Die sogenannte „Bienenkönigin” verantwortet eine Blockade. Sie ist die einzige Person, die ein Handy bei sich führen soll, um Kontakt zu halten. Sie ist die einzige Person, die eine Blockade abbrechen kann. Sie ist die Person, die das Signal fürs Festkleben gibt. Denn die Aktivisten kleben sich erst an die Straße, wenn sie das Martinshorn hören. „Die Autofahrer*innen sind oft zu aggressiv. Sie zerren uns von der Straße und das kann sehr schmerzhaft sein. In gewisser Weise brauchen wir die Polizei zu unserem Schutz“, sagt Eika Jacob. 

Im zweiten Teil der Trainings wird es ernst. Die Teilnehmer teilen sich in zwei Gruppen: Autofahrer und Aktivisten. Mit Warnweste bekleidet und Plakat in der Hand, setzen sich die „Aktivisten“ auf den Boden. Sofort reagieren die Autofahrer. „Nicht schon wieder, ich habe einen dringenden Arzttermin“, sagt eine. Die Aktivisten reagieren mit Verständnis: „Es tut uns leid, wir sitzen hier nicht gern“. Es wird laut im Raum, die Rufe und Erklärungen gehen durcheinander. Plötzlich ruft Eika Jacob „Realität“ und fasst mit ihrer Hand auf den Boden – das Zeichen, dass das Rollenspiel zu Ende ist. 

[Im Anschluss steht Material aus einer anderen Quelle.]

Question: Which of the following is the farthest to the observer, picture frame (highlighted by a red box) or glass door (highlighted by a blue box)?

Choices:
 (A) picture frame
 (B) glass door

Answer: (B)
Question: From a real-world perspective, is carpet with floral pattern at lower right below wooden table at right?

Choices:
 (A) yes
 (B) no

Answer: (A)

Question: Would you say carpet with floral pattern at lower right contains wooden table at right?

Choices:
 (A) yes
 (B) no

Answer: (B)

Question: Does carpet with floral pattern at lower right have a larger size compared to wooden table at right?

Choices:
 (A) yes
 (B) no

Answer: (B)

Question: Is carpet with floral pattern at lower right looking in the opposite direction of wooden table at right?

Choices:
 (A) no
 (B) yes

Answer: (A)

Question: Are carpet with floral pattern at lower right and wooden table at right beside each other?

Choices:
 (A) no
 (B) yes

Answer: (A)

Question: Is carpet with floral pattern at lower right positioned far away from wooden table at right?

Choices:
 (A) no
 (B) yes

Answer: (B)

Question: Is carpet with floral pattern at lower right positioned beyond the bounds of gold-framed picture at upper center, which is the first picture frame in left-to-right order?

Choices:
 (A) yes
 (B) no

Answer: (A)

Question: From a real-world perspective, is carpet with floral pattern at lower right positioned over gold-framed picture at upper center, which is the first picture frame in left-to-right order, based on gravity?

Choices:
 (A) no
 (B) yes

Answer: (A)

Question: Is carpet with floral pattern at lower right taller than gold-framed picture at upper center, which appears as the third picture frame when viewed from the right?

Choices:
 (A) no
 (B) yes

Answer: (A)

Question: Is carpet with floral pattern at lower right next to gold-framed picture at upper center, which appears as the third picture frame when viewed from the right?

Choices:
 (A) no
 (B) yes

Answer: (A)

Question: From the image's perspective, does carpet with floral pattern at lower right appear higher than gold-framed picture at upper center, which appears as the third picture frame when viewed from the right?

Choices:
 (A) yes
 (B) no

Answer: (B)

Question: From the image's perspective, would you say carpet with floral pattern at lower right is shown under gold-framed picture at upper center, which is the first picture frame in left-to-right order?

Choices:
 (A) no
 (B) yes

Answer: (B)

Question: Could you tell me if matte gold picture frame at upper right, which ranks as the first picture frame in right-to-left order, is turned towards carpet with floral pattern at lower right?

Die Trainerinnen wollen wissen, wie es den Teilnehmern mit ihren Rollen ging. „Ich hatte Verständnis für die Situation der Autofahrer. Sie taten mir leid“, sagt eine. Genau das sei richtig, erklären die Trainerinnen. Die „Letzte Generation“ sei niemals überheblich oder arrogant bei den Blockaden, man verstehe die Sorgen der Autofahrer, aber die Sorge ums Klima sei nun mal wichtiger. 

In den folgenden Runden des Rollenspiels „Autofahrer und Aktivist“ steigert sich die Aggressivität. Die Autofahrer sollen die Aktivisten beschimpfen und wegzerren. Vorschläge für Beschimpfungen liefern die Trainerinnen. „Wir hören meistens, dass wir faul sind und keine Arbeit haben.“ Die Aktivisten lernen, das zu ertragen. 

Im Training ist die Vorbereitung auf den Konflikt das zentrale Element. Die angehenden Aktivisten sollen verinnerlichen zu erdulden. Wenn sie angeschrien oder geschlagen werden, sollen sie den Blick senken und ertragen. Wenn sie verhaftet werden und durchnässt in Polizeigewahrsam gebracht werden, sollen sie das ohne Gejammer hinnehmen. Neben praktischen Übungen liegt daher ein Fokus auf Entspannungs- und Atemtechniken. 

Als Trainingshöhepunkt wird eine Fläche vor einem Spielplatz blockiert. Bei Nieselregen und einstelligen Temperaturen, quasi unter realen Bedingungen. Dieses Mal planen die Aktivisten alles selbst: Sie benennen eine Bienenkönigin als Leitung, stellen zwei Personen für den Support an, blockieren die Straße und kleben sich fest, wenn auch nur zwei Finger, damit sie sich lösen können.

Die Trainerinnen spielen die Autofahrer und die Polizei. Man bekommt eine Ahnung von dem Adrenalin einer Blockade, denn auch im Spiel ist die Lage schnell unübersichtlich: Haben sich alle hingesetzt und sind die Plakate lesbar?

Am Ende des Tages sollen die Aktivisten fit sein für den Einsatz auf der Straße. Wann und wo der sein soll? Wird nicht verraten.